Marie-Thérèse

« C’est toujours le même prix, les visites, docteur ? »
Dit-elle en essayant d’attraper les pièces qui résistent à sa pince arthrosique pouce-index tordus par la vie pas facile et les aléas de son existence.
Elle en a vu, en a subi, en a bavé, la vieille dame.
Son mari, alcoolique, cogneur, rapide au lit et lent au bar; ses fils, jaunes du blanc de l’oeil, mais rouges des pommettes; et surtout sa fille, mariée, mère, mais divorcée, en couple lesbien, pour des raisons qui lui échappent. ..Comment se rebeller contre ce qu’elle a accepté de subir?
Dans sa petite maison, au sol en terre battue, avec sa cuisinière qui fait aussi le chauffage et dont elle « éclaire » le feu tous les matins en se servant de la pile de journaux qui s’amoncellent sur le vieux buffet, je vais la voir, régulièrement, pour essayer d’adapter un taux de coagulation improbable, en essayant d’ignorer le dessus de table poisseux, l’assise de chaise thermosensible, et les chats qui profitent, dans la poêle des reliefs incertains d’une volaille hors d’âge.
Pliée en deux, elle se lève, allume la lumière éteinte jusque là par économie,et demande toujours combien elle me doit en sortant ses pièces jusqu’à ce que je lui affirme que le tiers payant, pour elle , marchera toujours.

····················

Dans l'extrait ci-dessus, indiquez ce dont la vieille dame se sert chaque matin pour allumer le feu de sa cuisinière.

→ Données fournies
····················

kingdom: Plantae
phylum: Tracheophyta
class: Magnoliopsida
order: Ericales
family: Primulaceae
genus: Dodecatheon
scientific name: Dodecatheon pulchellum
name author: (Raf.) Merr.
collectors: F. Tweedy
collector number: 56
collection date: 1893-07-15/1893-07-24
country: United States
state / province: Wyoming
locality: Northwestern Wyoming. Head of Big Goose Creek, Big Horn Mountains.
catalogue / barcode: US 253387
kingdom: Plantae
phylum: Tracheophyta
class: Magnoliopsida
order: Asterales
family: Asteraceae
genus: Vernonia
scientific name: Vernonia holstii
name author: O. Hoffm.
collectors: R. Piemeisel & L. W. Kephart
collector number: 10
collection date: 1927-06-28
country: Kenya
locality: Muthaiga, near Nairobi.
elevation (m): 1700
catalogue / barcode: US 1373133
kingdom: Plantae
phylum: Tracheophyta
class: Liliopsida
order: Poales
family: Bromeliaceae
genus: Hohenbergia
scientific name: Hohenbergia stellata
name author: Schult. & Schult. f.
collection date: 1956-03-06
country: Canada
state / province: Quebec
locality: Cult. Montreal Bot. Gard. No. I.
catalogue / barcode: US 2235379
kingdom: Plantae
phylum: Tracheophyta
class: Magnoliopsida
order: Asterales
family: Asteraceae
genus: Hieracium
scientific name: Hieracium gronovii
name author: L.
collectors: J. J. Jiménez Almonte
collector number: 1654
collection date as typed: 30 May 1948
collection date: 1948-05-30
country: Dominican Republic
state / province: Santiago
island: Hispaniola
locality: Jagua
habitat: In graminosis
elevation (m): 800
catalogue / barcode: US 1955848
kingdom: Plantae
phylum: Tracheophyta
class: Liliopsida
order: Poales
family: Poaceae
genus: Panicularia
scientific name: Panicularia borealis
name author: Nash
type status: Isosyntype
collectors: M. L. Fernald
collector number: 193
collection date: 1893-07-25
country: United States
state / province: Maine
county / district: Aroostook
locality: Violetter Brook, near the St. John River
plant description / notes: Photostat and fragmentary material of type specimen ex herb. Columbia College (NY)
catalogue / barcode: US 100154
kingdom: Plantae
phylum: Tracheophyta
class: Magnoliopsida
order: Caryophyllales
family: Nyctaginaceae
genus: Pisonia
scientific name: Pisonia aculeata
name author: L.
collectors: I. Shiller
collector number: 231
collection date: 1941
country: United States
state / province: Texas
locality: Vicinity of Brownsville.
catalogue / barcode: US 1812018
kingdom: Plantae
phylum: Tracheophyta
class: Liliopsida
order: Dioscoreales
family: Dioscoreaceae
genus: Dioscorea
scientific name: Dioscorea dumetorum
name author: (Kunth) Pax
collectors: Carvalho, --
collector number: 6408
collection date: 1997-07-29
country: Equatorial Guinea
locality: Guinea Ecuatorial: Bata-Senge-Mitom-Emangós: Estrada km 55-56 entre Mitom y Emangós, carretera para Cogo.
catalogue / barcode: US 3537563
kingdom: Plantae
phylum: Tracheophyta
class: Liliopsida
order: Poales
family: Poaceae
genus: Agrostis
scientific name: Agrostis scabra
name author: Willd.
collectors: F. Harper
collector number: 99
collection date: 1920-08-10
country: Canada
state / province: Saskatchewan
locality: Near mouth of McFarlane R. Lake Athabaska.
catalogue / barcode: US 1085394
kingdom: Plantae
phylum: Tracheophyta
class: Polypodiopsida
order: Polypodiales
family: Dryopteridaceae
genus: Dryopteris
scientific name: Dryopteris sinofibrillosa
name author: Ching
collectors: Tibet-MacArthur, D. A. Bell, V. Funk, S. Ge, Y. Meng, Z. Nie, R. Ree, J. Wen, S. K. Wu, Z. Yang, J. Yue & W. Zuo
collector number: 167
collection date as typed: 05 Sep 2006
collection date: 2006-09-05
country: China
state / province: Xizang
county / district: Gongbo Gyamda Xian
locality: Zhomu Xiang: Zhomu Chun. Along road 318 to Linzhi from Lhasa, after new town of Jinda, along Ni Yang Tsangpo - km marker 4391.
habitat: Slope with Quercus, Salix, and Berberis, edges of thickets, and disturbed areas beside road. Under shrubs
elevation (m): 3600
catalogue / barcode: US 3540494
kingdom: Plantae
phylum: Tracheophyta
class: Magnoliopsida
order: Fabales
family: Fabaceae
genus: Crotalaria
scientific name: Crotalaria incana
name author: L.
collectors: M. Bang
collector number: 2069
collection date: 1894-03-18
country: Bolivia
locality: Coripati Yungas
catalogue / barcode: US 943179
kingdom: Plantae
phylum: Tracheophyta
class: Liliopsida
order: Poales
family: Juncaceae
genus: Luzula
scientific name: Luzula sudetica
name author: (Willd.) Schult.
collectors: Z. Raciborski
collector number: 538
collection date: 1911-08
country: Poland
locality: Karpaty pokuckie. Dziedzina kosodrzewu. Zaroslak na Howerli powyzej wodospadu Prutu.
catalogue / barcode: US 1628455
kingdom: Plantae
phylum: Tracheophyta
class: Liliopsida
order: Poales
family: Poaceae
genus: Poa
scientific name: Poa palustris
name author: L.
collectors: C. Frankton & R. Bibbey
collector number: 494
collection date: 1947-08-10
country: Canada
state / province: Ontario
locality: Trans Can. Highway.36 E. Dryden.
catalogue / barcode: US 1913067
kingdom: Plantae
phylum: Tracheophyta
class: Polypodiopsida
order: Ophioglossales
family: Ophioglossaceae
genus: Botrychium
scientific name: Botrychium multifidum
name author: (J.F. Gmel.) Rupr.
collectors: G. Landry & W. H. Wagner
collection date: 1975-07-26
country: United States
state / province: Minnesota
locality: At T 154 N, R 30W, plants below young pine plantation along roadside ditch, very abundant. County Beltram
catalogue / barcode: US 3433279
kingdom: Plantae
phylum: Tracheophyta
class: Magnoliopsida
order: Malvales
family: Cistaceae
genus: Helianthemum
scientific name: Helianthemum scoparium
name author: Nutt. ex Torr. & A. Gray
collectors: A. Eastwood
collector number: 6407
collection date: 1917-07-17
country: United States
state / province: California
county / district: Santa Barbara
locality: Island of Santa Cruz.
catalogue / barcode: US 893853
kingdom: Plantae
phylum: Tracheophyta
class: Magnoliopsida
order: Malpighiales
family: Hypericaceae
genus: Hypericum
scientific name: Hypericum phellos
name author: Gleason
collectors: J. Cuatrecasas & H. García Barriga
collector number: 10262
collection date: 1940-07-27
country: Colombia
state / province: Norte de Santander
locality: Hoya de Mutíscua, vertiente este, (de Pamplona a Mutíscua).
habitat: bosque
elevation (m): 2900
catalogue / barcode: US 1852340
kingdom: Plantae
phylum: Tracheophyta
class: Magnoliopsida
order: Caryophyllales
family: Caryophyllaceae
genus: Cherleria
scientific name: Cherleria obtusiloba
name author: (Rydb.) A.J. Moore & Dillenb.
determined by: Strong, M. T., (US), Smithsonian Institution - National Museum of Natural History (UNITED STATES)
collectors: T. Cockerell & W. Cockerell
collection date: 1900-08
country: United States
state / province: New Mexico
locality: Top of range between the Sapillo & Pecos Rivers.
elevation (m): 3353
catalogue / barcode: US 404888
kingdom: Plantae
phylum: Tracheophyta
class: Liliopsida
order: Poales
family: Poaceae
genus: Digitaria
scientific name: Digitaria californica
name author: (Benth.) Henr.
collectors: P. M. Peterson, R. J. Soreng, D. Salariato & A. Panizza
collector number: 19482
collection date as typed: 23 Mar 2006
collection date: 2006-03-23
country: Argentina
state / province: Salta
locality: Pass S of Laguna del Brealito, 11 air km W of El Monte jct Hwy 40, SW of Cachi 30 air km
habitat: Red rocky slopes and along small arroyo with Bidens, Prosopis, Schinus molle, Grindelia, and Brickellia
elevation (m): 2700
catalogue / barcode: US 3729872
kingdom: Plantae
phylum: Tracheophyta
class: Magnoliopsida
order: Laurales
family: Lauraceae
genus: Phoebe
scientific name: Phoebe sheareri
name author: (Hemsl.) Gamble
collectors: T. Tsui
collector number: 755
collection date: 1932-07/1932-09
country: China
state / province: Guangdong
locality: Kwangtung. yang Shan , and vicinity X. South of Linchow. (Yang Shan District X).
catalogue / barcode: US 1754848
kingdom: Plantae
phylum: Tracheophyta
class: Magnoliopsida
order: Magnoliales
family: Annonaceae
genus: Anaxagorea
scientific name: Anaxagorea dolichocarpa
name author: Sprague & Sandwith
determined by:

····················

→ Réponse attendue
Elle se sert de la pile de journaux qui s'amoncellent sur le vieux buffet.